Otra vez a vueltas con la pedofilia y la pederastia. Muchos las confunden. No son lo mismo. El término pedofilia no figura todavía en los diccionarios, pero acabará abriéndose hueco, porque es necesario: se refiere a la atracción erótica que algunos adultos sienten por los niños (o niñas). La pederastia, en cambio, define el abuso sexual de menores. Un abismo separa ambos conceptos: en el primer caso no hay violencia; en el segundo, sí. Sin embargo, la moral victoriana dominante condena por igual ambas realidades.
Es lo más cómodo, sin duda. Pero no lo más justo.
El fenómeno es complejo. En primer lugar, hay que clarificar qué entendemos por infancia. La infancia tiene una desembocadura biológica (la pubertad), pero esa frontera no es válida a efectos legales, porque varía según las personas. La idea de infancia -su catalogación cultural- ha cambiado mucho a lo largo de los tiempos y sigue siendo muy diversa según los países. Tiene no poco que ver con las expectativas de vida. En la Roma imperial, la gente era vieja con 30 años. En consecuencia, se casaba nada más llegar a la pubertad: con 12 o 13 años. En tiempos de mi abuela, había mocitas que contraían matrimonio -está gracioso lo de contraer, parece una enfermedad- con los 14 recién cumplidos.
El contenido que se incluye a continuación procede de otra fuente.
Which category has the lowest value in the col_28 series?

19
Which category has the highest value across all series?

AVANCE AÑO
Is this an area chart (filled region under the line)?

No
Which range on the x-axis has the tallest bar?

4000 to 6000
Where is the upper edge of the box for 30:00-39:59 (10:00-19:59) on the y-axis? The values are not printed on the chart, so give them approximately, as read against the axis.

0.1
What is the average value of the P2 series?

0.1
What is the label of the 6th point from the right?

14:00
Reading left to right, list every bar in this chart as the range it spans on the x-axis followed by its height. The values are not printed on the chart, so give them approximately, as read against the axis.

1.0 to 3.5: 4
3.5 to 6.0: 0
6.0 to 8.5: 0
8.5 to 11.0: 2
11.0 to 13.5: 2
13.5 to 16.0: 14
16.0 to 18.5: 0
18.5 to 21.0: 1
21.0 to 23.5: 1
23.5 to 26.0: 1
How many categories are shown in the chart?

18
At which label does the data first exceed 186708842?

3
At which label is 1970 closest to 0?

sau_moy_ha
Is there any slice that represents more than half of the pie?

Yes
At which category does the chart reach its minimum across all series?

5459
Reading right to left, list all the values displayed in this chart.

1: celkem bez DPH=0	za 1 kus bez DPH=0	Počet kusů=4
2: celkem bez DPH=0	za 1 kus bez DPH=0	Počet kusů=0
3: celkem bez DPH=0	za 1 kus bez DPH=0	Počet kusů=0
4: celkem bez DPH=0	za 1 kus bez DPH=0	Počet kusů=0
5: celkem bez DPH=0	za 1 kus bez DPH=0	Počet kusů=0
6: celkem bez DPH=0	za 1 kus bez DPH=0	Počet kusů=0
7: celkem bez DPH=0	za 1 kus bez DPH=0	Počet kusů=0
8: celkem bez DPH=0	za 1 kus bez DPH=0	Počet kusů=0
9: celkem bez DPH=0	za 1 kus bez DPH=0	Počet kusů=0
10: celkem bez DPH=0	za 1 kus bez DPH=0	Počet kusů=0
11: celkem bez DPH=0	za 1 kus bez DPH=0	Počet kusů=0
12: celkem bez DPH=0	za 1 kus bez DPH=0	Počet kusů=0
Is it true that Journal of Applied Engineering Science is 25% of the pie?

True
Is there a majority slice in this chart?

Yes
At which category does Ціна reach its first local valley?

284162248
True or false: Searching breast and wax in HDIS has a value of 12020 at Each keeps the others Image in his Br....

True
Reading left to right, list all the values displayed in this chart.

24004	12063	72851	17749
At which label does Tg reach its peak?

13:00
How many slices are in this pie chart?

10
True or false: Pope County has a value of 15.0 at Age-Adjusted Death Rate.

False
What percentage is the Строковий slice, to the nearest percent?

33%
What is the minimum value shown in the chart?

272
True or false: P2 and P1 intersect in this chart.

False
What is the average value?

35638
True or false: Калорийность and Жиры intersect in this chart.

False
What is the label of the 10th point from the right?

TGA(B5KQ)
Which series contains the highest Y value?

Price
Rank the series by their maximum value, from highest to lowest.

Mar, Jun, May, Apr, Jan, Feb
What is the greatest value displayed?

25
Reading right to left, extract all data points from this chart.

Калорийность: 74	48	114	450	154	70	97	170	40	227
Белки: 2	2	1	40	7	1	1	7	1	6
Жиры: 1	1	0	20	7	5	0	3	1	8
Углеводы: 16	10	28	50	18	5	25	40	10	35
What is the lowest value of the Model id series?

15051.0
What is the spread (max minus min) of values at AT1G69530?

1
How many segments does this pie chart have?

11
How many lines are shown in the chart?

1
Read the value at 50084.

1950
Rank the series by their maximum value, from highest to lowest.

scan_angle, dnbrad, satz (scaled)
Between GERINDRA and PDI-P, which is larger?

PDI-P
Eran los que tenía la pobre Leonor Izquierdo cuando esposó a Antonio Machado, y a nadie se le ocurrió tachar al ilustre poeta y pensador de pederasta. De hecho, la Iglesia católica sitúa la mayoría de edad sexual a los 14. Pero para la mayoría de nuestros conciudadanos la relación carnal con alguien de 14 años debe ser tenida por peligrosamente aberrante.
Aunque las ocultemos púdicamente, casi todos los adultos tenemos en nuestra memoria experiencias sexuales infantiles en las que intervino algún adulto. En mi colegio, había un confesor jesuita que metía mano a los chavales. Me daba tanto asco que dejé de confesarme. En cambio, recuerdo a una sirvienta que -debía de tener yo por entonces 11 o 12 años- me enseñaba los pechos y dejaba que se los acariciara. Le tengo puesto un altar en mi corazón. Lo primero me resultó traumático; lo segundo, todo lo contrario: me ayudó a adquirir una conciencia desinhibida y sana del sexo. No es igual la relación forzada, que se prevalece de la autoridad y se basa en el miedo, que la que se ofrece libre, elegible, aunque la diferencia de edad sea también grande.
Lewis Carroll sentía una enorme atracción por las niñas. Gustaba de fotografiarlas con muy diversos disfraces, pero también desnudas. Tenía una inclinación pedófila como la copa de un pino, vaya. Con los criterios actuales, habría sido machacado por la opinión pública, y es poco probable que le hubieran quedado ganas de escribir Alicia en el país de las maravillas. Woody Allen también estuvo a punto de ser lapidado hace unos años por tener una novia muy joven. Un poco de sutileza no le vendría nada mal a nuestra sociedad gobernanta.
Javier Ortiz. El Mundo (30 de julio de 1997). Subido a "Desde Jamaica" el 1 de agosto de 2011.